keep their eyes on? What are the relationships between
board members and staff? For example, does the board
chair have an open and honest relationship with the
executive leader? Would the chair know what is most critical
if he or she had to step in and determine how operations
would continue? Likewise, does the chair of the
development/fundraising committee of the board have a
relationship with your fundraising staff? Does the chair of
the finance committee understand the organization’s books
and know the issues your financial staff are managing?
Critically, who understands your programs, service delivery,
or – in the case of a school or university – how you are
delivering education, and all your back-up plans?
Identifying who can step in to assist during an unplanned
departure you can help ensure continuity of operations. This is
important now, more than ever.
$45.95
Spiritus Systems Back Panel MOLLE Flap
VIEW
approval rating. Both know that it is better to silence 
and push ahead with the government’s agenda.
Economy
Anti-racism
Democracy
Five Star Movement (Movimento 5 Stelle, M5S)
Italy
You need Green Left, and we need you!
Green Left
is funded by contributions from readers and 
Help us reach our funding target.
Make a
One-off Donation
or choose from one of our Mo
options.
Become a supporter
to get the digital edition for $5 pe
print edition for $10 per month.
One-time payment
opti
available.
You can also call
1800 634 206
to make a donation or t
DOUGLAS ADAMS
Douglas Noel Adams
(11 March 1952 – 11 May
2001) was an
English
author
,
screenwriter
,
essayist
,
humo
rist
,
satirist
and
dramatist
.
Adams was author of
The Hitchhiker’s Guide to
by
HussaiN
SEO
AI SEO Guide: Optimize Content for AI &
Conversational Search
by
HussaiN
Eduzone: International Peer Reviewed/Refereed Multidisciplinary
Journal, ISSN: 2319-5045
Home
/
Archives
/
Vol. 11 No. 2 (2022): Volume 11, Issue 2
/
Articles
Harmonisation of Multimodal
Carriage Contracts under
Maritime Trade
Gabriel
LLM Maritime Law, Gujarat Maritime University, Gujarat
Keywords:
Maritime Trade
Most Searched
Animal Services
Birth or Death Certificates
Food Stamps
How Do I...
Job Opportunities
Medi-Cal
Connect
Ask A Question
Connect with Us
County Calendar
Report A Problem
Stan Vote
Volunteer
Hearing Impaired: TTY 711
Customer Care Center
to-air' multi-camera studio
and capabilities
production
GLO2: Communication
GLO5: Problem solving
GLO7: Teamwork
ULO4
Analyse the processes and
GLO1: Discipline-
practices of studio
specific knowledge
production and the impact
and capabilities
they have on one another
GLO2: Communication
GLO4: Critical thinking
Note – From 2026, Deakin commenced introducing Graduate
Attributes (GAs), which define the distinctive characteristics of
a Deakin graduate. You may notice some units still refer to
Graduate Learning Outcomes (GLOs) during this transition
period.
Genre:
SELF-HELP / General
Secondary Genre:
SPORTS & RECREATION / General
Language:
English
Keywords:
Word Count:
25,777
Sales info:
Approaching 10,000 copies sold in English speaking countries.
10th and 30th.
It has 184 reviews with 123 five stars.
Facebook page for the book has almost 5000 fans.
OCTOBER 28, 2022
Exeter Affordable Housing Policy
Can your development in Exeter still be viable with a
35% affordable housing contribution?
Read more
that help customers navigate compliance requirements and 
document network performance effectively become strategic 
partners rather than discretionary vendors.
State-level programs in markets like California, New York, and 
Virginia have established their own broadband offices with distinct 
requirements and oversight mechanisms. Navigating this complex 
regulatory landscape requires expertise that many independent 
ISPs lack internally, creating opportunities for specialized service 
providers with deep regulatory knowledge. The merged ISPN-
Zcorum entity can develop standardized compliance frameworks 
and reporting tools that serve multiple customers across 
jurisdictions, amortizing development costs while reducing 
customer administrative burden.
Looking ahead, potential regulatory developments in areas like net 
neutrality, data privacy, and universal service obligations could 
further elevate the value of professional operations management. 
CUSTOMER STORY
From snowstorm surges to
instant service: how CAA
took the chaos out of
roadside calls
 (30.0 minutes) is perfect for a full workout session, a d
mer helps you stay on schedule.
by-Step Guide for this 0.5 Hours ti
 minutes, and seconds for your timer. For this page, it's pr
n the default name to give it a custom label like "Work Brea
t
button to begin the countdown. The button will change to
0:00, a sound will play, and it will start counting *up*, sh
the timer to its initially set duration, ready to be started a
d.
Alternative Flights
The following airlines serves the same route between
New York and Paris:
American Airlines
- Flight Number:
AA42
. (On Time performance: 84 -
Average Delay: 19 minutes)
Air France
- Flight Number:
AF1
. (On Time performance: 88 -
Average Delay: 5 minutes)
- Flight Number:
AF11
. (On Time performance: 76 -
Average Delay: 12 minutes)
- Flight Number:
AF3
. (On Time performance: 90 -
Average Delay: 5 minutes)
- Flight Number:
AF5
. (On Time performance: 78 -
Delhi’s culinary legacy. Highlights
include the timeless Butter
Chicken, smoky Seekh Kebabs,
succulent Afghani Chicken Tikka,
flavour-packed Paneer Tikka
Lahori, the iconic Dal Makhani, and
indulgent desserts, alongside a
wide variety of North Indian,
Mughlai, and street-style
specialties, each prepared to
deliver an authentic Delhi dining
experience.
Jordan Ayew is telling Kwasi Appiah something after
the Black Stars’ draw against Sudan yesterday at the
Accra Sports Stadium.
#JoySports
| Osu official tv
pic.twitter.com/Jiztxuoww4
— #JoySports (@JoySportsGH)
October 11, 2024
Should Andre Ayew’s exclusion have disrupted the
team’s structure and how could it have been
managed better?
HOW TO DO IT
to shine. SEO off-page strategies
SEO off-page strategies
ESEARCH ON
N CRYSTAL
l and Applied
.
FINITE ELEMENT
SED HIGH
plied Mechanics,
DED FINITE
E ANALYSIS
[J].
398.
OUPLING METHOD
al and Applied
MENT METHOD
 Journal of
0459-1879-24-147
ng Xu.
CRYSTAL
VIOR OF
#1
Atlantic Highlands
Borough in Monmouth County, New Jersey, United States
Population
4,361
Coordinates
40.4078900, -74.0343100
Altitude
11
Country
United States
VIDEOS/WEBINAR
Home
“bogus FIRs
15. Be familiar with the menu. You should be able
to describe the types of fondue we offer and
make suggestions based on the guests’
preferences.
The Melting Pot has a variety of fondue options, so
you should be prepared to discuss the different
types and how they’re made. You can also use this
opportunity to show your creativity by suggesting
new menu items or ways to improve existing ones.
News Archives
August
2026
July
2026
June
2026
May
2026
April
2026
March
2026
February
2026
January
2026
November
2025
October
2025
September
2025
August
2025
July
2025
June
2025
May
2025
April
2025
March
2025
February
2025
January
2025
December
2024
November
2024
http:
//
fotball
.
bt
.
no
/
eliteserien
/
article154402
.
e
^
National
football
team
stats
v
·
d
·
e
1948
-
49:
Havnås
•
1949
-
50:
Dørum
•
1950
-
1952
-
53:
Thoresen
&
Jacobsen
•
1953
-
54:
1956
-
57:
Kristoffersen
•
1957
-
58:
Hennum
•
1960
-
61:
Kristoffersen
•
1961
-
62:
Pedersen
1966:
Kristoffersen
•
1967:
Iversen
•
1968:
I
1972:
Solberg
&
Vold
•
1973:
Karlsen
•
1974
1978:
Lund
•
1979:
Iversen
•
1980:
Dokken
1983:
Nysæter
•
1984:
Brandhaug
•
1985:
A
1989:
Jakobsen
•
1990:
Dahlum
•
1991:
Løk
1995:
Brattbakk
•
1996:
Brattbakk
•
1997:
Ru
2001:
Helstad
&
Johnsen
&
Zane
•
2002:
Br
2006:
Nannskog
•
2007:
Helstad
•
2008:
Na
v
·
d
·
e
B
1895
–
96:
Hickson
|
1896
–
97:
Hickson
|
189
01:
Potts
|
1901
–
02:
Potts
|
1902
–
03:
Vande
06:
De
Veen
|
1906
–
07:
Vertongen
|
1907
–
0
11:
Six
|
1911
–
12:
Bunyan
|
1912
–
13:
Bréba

To do - Copy, from the data above, every line where the word "strategies" appears.

Expected answer -
to shine. SEO off-page strategies
SEO off-page strategies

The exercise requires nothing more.